→ **DATASET ENTRIES**
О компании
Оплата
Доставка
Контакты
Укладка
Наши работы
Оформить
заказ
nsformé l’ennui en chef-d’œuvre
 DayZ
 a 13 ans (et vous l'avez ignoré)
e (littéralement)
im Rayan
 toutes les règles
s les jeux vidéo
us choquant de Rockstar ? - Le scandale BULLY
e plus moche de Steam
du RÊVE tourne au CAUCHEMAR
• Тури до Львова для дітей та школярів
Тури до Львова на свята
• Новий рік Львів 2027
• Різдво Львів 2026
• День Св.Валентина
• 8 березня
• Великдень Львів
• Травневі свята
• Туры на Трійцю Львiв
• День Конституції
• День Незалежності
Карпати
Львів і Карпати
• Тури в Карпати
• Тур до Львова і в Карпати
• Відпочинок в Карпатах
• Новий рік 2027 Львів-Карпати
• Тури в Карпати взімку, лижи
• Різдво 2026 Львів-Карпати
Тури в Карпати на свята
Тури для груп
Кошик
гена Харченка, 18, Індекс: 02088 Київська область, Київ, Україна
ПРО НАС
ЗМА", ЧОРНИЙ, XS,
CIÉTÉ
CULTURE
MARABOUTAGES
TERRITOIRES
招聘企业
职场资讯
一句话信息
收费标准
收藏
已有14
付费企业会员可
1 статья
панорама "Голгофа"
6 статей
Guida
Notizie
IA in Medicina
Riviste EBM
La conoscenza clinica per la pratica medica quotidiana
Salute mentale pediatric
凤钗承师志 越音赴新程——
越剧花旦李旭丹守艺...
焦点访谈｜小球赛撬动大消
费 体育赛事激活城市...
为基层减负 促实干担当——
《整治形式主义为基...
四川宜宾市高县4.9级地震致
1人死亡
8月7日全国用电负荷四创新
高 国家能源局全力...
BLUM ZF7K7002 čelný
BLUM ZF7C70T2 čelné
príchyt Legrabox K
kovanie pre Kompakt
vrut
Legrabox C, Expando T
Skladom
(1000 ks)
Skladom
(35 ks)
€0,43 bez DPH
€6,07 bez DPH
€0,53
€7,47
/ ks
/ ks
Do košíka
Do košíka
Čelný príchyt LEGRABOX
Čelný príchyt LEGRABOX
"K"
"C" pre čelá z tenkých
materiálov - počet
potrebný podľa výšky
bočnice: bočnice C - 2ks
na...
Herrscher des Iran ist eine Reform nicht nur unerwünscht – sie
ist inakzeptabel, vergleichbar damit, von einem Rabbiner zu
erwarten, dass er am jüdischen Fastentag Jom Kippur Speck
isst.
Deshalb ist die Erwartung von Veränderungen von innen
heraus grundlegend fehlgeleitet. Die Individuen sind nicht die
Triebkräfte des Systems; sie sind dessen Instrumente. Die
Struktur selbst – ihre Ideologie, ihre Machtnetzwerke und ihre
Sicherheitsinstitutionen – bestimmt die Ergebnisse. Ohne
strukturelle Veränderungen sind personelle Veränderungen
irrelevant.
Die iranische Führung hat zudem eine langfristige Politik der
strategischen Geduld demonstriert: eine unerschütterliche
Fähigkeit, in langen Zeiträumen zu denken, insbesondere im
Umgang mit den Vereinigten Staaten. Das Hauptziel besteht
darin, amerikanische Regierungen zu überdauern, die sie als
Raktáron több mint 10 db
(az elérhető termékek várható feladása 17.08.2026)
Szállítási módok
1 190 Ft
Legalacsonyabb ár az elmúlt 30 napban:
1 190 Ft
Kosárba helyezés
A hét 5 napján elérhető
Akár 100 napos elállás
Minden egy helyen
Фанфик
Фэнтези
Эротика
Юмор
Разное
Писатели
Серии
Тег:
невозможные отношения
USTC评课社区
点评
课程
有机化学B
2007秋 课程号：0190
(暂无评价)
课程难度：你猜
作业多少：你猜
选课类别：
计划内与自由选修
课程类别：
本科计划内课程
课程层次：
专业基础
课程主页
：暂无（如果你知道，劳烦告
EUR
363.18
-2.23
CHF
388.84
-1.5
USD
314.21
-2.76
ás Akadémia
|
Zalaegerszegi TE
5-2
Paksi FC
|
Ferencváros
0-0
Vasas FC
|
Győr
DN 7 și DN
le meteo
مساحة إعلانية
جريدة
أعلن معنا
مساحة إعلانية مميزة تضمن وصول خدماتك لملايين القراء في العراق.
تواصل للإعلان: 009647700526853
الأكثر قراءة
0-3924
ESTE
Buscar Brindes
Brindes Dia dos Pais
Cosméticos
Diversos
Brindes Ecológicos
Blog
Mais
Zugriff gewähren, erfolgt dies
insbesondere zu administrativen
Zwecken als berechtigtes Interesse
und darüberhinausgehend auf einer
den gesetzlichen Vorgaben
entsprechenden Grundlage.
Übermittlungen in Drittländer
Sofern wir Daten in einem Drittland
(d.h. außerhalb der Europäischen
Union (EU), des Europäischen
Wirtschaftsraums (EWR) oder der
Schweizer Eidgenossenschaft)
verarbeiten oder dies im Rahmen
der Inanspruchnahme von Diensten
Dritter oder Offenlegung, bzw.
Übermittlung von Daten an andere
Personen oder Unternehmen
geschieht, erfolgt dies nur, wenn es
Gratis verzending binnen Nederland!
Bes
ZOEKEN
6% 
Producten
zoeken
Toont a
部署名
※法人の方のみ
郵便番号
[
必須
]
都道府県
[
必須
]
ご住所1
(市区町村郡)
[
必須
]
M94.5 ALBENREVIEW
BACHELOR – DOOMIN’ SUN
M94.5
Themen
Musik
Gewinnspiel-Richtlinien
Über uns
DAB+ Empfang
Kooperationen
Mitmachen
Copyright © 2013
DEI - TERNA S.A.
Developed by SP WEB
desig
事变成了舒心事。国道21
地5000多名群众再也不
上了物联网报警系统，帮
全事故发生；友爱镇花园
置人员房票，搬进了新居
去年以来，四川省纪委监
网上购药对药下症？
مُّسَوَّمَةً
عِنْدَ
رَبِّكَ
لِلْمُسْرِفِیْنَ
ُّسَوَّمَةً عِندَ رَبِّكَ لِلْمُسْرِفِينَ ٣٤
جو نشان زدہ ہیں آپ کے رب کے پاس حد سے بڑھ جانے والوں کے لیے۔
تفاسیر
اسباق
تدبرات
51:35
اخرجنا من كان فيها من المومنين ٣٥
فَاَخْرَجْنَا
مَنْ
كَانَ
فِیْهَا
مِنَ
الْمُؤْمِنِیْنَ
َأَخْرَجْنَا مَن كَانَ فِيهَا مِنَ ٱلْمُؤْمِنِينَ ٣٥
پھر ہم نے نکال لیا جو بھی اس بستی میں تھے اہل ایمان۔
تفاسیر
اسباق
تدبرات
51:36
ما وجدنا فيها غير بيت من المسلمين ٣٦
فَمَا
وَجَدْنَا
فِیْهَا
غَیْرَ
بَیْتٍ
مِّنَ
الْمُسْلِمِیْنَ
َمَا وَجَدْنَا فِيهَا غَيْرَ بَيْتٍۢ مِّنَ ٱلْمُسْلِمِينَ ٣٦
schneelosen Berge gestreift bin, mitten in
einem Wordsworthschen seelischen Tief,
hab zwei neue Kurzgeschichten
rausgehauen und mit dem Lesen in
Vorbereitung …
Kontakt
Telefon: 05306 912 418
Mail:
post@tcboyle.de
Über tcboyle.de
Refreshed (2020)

→ **WHAT YOU SHOULD DO**
Reproduce every line of the material above verbatim, in the original order, without altering, translating, or omitting anything.

→ **ANSWER**
О компании
Оплата
Доставка
Контакты
Укладка
Наши работы
Оформить
заказ
nsformé l’ennui en chef-d’œuvre
 DayZ
 a 13 ans (et vous l'avez ignoré)
e (littéralement)
im Rayan
 toutes les règles
s les jeux vidéo
us choquant de Rockstar ? - Le scandale BULLY
e plus moche de Steam
du RÊVE tourne au CAUCHEMAR
• Тури до Львова для дітей та школярів
Тури до Львова на свята
• Новий рік Львів 2027
• Різдво Львів 2026
• День Св.Валентина
• 8 березня
• Великдень Львів
• Травневі свята
• Туры на Трійцю Львiв
• День Конституції
• День Незалежності
Карпати
Львів і Карпати
• Тури в Карпати
• Тур до Львова і в Карпати
• Відпочинок в Карпатах
• Новий рік 2027 Львів-Карпати
• Тури в Карпати взімку, лижи
• Різдво 2026 Львів-Карпати
Тури в Карпати на свята
Тури для груп
Кошик
гена Харченка, 18, Індекс: 02088 Київська область, Київ, Україна
ПРО НАС
ЗМА", ЧОРНИЙ, XS,
CIÉTÉ
CULTURE
MARABOUTAGES
TERRITOIRES
招聘企业
职场资讯
一句话信息
收费标准
收藏
已有14
付费企业会员可
1 статья
панорама "Голгофа"
6 статей
Guida
Notizie
IA in Medicina
Riviste EBM
La conoscenza clinica per la pratica medica quotidiana
Salute mentale pediatric
凤钗承师志 越音赴新程——
越剧花旦李旭丹守艺...
焦点访谈｜小球赛撬动大消
费 体育赛事激活城市...
为基层减负 促实干担当——
《整治形式主义为基...
四川宜宾市高县4.9级地震致
1人死亡
8月7日全国用电负荷四创新
高 国家能源局全力...
BLUM ZF7K7002 čelný
BLUM ZF7C70T2 čelné
príchyt Legrabox K
kovanie pre Kompakt
vrut
Legrabox C, Expando T
Skladom
(1000 ks)
Skladom
(35 ks)
€0,43 bez DPH
€6,07 bez DPH
€0,53
€7,47
/ ks
/ ks
Do košíka
Do košíka
Čelný príchyt LEGRABOX
Čelný príchyt LEGRABOX
"K"
"C" pre čelá z tenkých
materiálov - počet
potrebný podľa výšky
bočnice: bočnice C - 2ks
na...
Herrscher des Iran ist eine Reform nicht nur unerwünscht – sie
ist inakzeptabel, vergleichbar damit, von einem Rabbiner zu
erwarten, dass er am jüdischen Fastentag Jom Kippur Speck
isst.
Deshalb ist die Erwartung von Veränderungen von innen
heraus grundlegend fehlgeleitet. Die Individuen sind nicht die
Triebkräfte des Systems; sie sind dessen Instrumente. Die
Struktur selbst – ihre Ideologie, ihre Machtnetzwerke und ihre
Sicherheitsinstitutionen – bestimmt die Ergebnisse. Ohne
strukturelle Veränderungen sind personelle Veränderungen
irrelevant.
Die iranische Führung hat zudem eine langfristige Politik der
strategischen Geduld demonstriert: eine unerschütterliche
Fähigkeit, in langen Zeiträumen zu denken, insbesondere im
Umgang mit den Vereinigten Staaten. Das Hauptziel besteht
darin, amerikanische Regierungen zu überdauern, die sie als
Raktáron több mint 10 db
(az elérhető termékek várható feladása 17.08.2026)
Szállítási módok
1 190 Ft
Legalacsonyabb ár az elmúlt 30 napban:
1 190 Ft
Kosárba helyezés
A hét 5 napján elérhető
Akár 100 napos elállás
Minden egy helyen
Фанфик
Фэнтези
Эротика
Юмор
Разное
Писатели
Серии
Тег:
невозможные отношения
USTC评课社区
点评
课程
有机化学B
2007秋 课程号：0190
(暂无评价)
课程难度：你猜
作业多少：你猜
选课类别：
计划内与自由选修
课程类别：
本科计划内课程
课程层次：
专业基础
课程主页
：暂无（如果你知道，劳烦告
EUR
363.18
-2.23
CHF
388.84
-1.5
USD
314.21
-2.76
ás Akadémia
|
Zalaegerszegi TE
5-2
Paksi FC
|
Ferencváros
0-0
Vasas FC
|
Győr
DN 7 și DN
le meteo
مساحة إعلانية
جريدة
أعلن معنا
مساحة إعلانية مميزة تضمن وصول خدماتك لملايين القراء في العراق.
تواصل للإعلان: 009647700526853
الأكثر قراءة
0-3924
ESTE
Buscar Brindes
Brindes Dia dos Pais
Cosméticos
Diversos
Brindes Ecológicos
Blog
Mais
Zugriff gewähren, erfolgt dies
insbesondere zu administrativen
Zwecken als berechtigtes Interesse
und darüberhinausgehend auf einer
den gesetzlichen Vorgaben
entsprechenden Grundlage.
Übermittlungen in Drittländer
Sofern wir Daten in einem Drittland
(d.h. außerhalb der Europäischen
Union (EU), des Europäischen
Wirtschaftsraums (EWR) oder der
Schweizer Eidgenossenschaft)
verarbeiten oder dies im Rahmen
der Inanspruchnahme von Diensten
Dritter oder Offenlegung, bzw.
Übermittlung von Daten an andere
Personen oder Unternehmen
geschieht, erfolgt dies nur, wenn es
Gratis verzending binnen Nederland!
Bes
ZOEKEN
6% 
Producten
zoeken
Toont a
部署名
※法人の方のみ
郵便番号
[
必須
]
都道府県
[
必須
]
ご住所1
(市区町村郡)
[
必須
]
M94.5 ALBENREVIEW
BACHELOR – DOOMIN’ SUN
M94.5
Themen
Musik
Gewinnspiel-Richtlinien
Über uns
DAB+ Empfang
Kooperationen
Mitmachen
Copyright © 2013
DEI - TERNA S.A.
Developed by SP WEB
desig
事变成了舒心事。国道21
地5000多名群众再也不
上了物联网报警系统，帮
全事故发生；友爱镇花园
置人员房票，搬进了新居
去年以来，四川省纪委监
网上购药对药下症？
مُّسَوَّمَةً
عِنْدَ
رَبِّكَ
لِلْمُسْرِفِیْنَ
ُّسَوَّمَةً عِندَ رَبِّكَ لِلْمُسْرِفِينَ ٣٤
جو نشان زدہ ہیں آپ کے رب کے پاس حد سے بڑھ جانے والوں کے لیے۔
تفاسیر
اسباق
تدبرات
51:35
اخرجنا من كان فيها من المومنين ٣٥
فَاَخْرَجْنَا
مَنْ
كَانَ
فِیْهَا
مِنَ
الْمُؤْمِنِیْنَ
َأَخْرَجْنَا مَن كَانَ فِيهَا مِنَ ٱلْمُؤْمِنِينَ ٣٥
پھر ہم نے نکال لیا جو بھی اس بستی میں تھے اہل ایمان۔
تفاسیر
اسباق
تدبرات
51:36
ما وجدنا فيها غير بيت من المسلمين ٣٦
فَمَا
وَجَدْنَا
فِیْهَا
غَیْرَ
بَیْتٍ
مِّنَ
الْمُسْلِمِیْنَ
َمَا وَجَدْنَا فِيهَا غَيْرَ بَيْتٍۢ مِّنَ ٱلْمُسْلِمِينَ ٣٦
schneelosen Berge gestreift bin, mitten in
einem Wordsworthschen seelischen Tief,
hab zwei neue Kurzgeschichten
rausgehauen und mit dem Lesen in
Vorbereitung …
Kontakt
Telefon: 05306 912 418
Mail:
post@tcboyle.de
Über tcboyle.de
Refreshed (2020)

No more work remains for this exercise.